*WORK ITEM:*
Images appear in the records below; leave them out and repeat everything else exactly.
*** DATA TO PROCESS
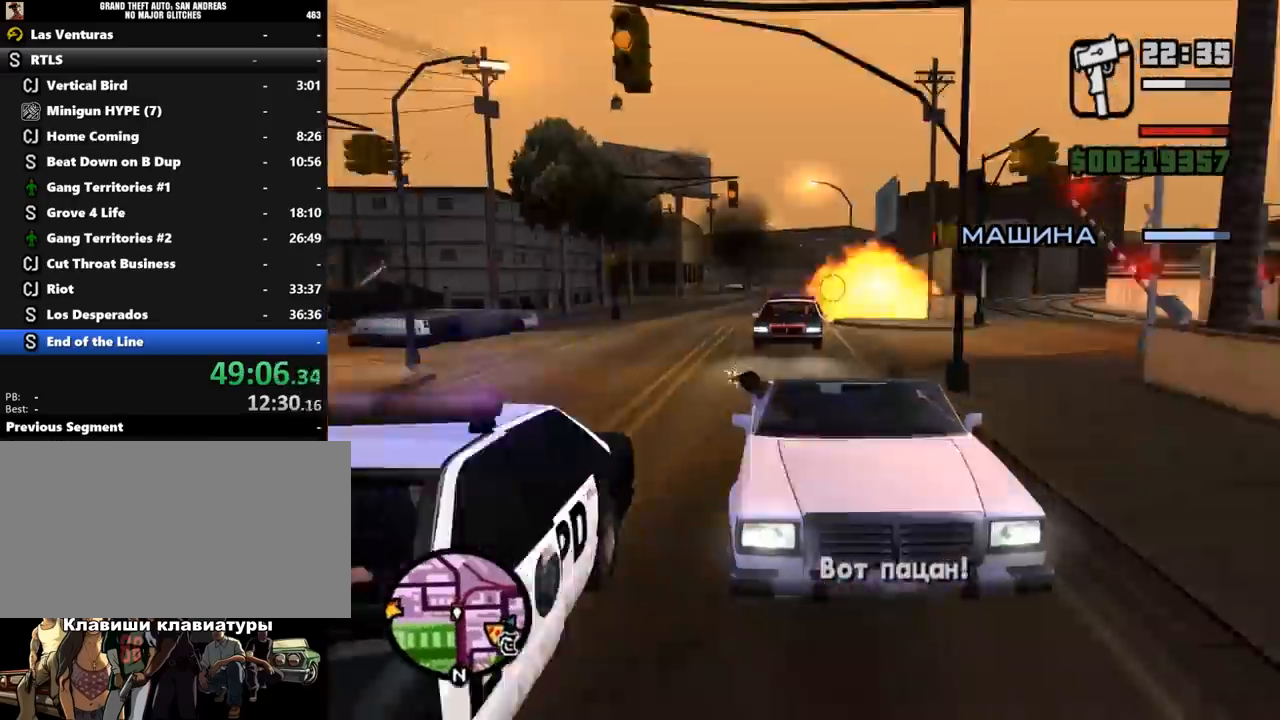
{"keys": ["ctrl_l"], "mouse": [], "events": []}
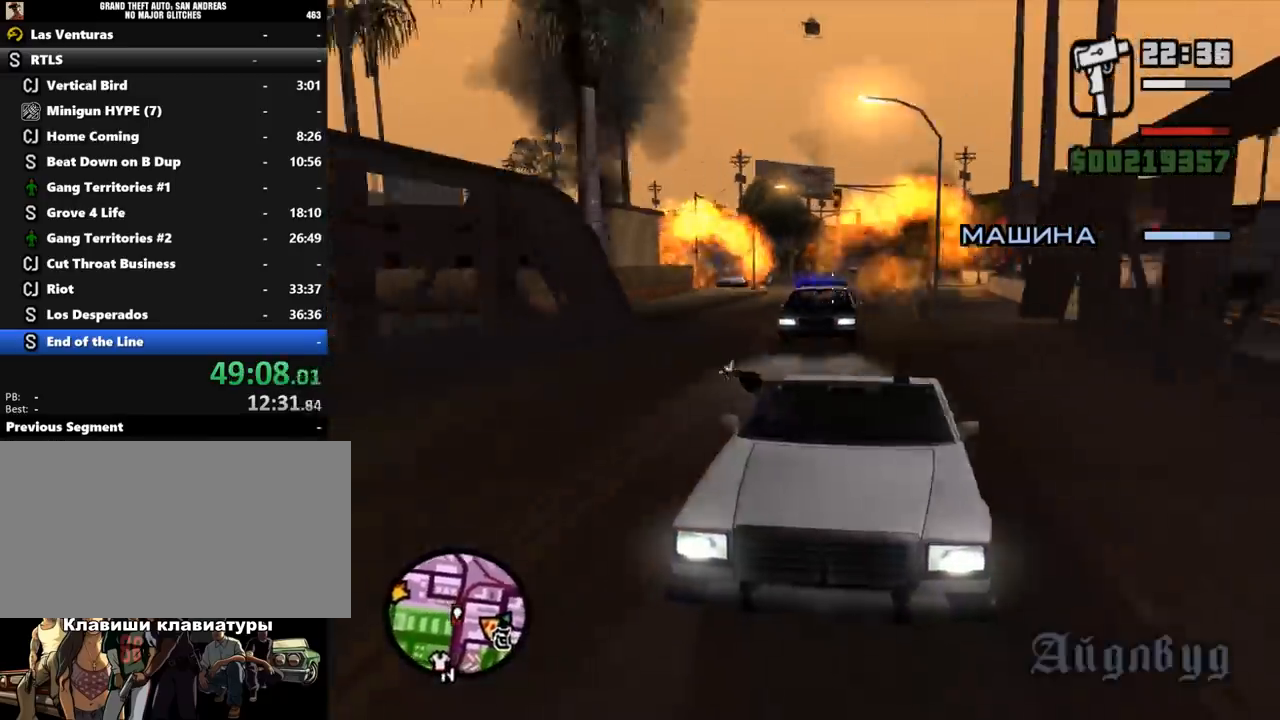
{"keys": ["ctrl_l"], "mouse": [], "events": []}
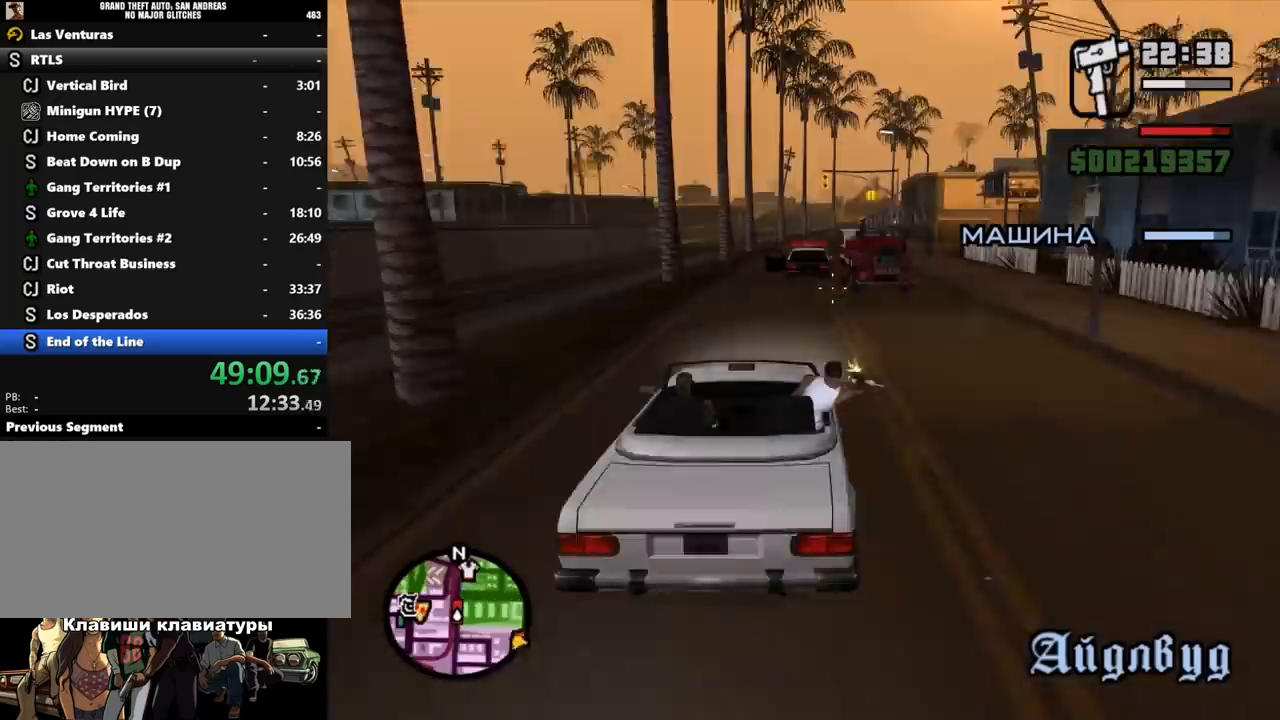
{"keys": ["ctrl_l"], "mouse": [], "events": []}
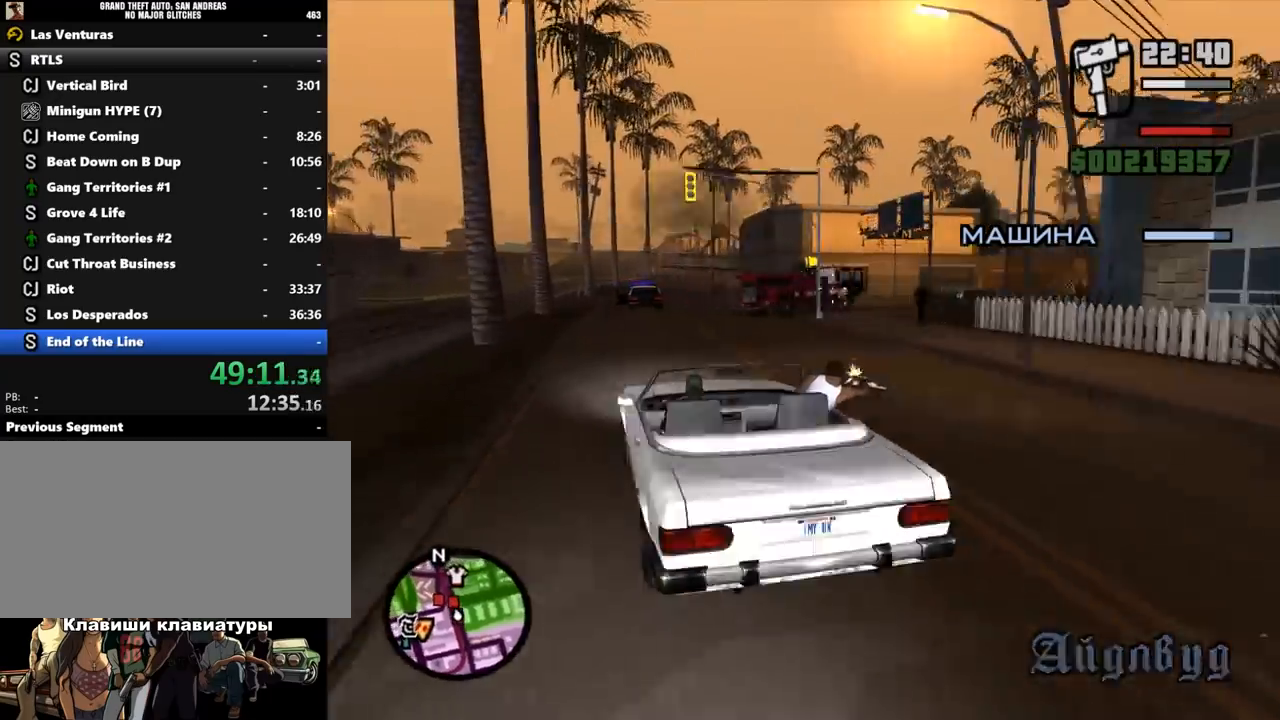
{"keys": ["ctrl_l"], "mouse": [], "events": []}
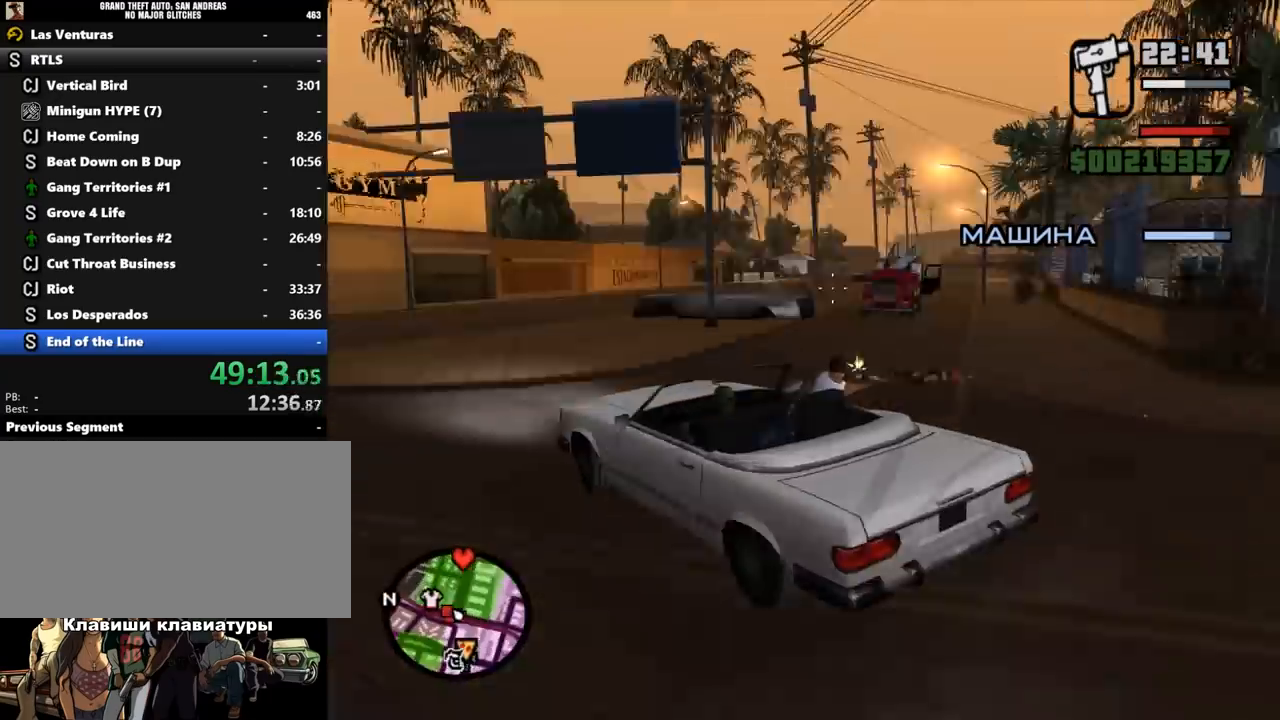
{"keys": ["ctrl_l"], "mouse": [], "events": []}
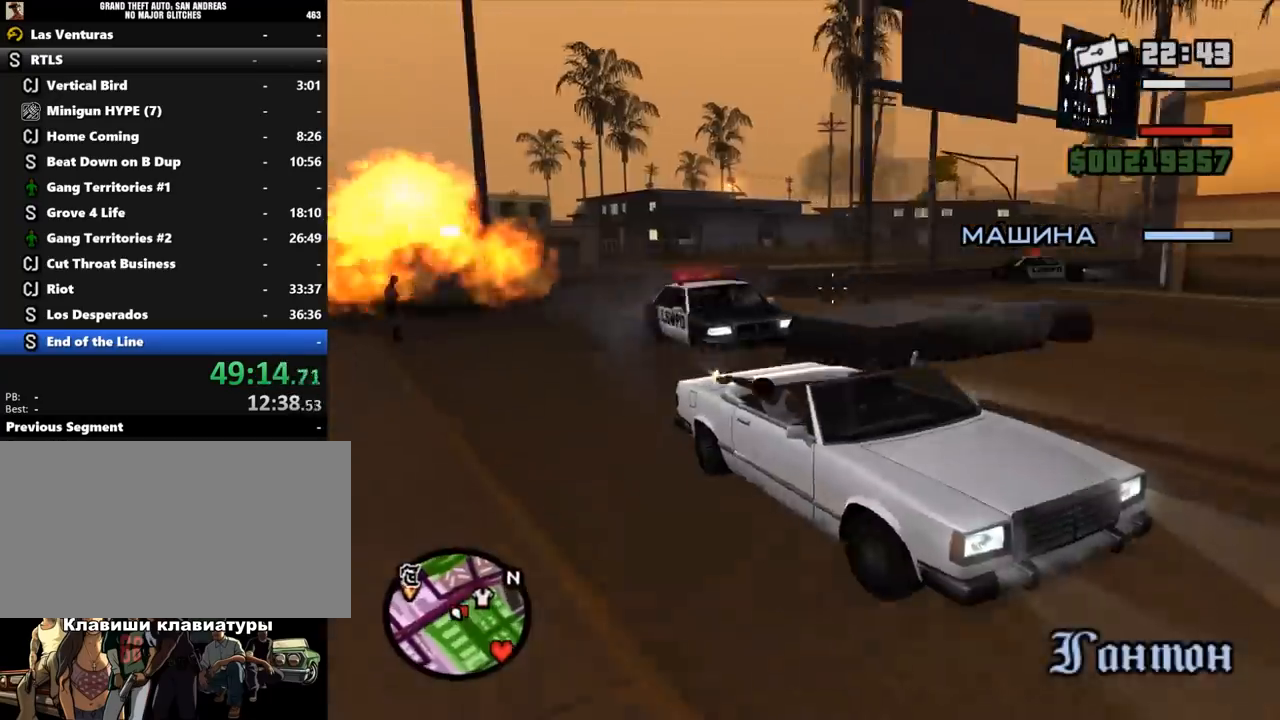
{"keys": ["ctrl_l"], "mouse": [], "events": []}
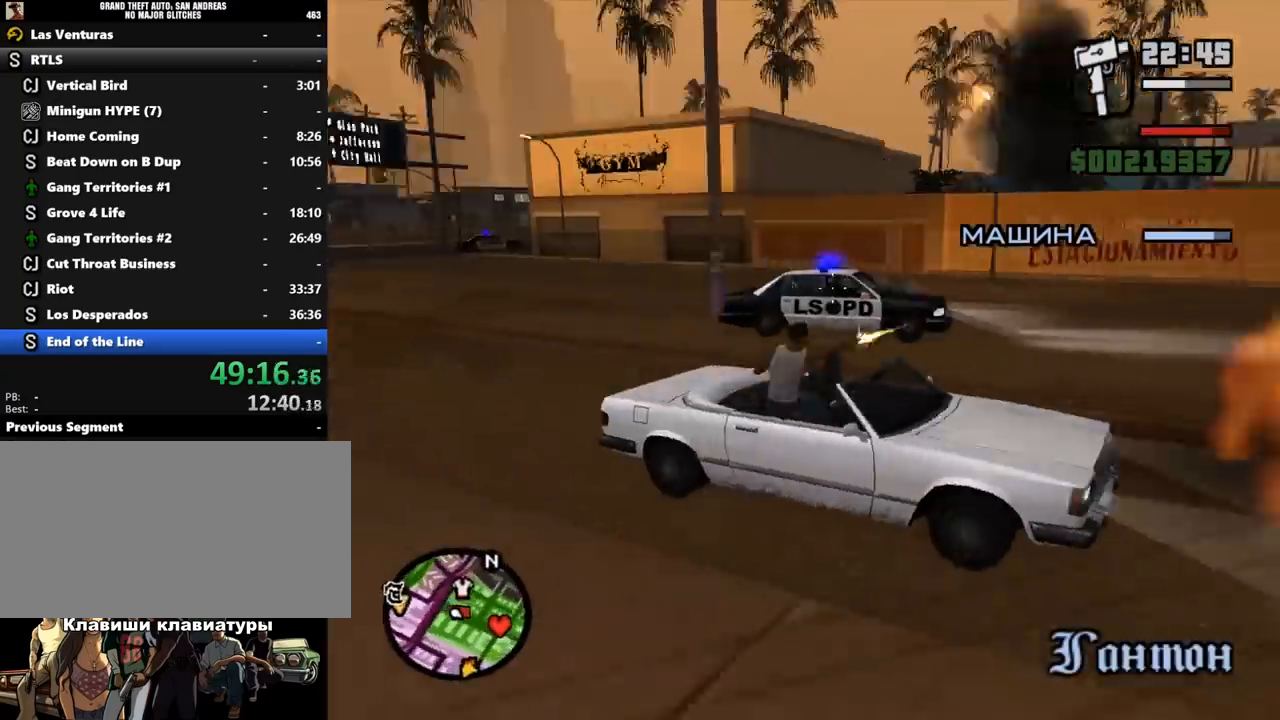
{"keys": ["ctrl_l"], "mouse": [], "events": []}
******
*PROBLEM SOLUTION:*
{"keys": ["ctrl_l"], "mouse": [], "events": []}
{"keys": ["ctrl_l"], "mouse": [], "events": []}
{"keys": ["ctrl_l"], "mouse": [], "events": []}
{"keys": ["ctrl_l"], "mouse": [], "events": []}
{"keys": ["ctrl_l"], "mouse": [], "events": []}
{"keys": ["ctrl_l"], "mouse": [], "events": []}
{"keys": ["ctrl_l"], "mouse": [], "events": []}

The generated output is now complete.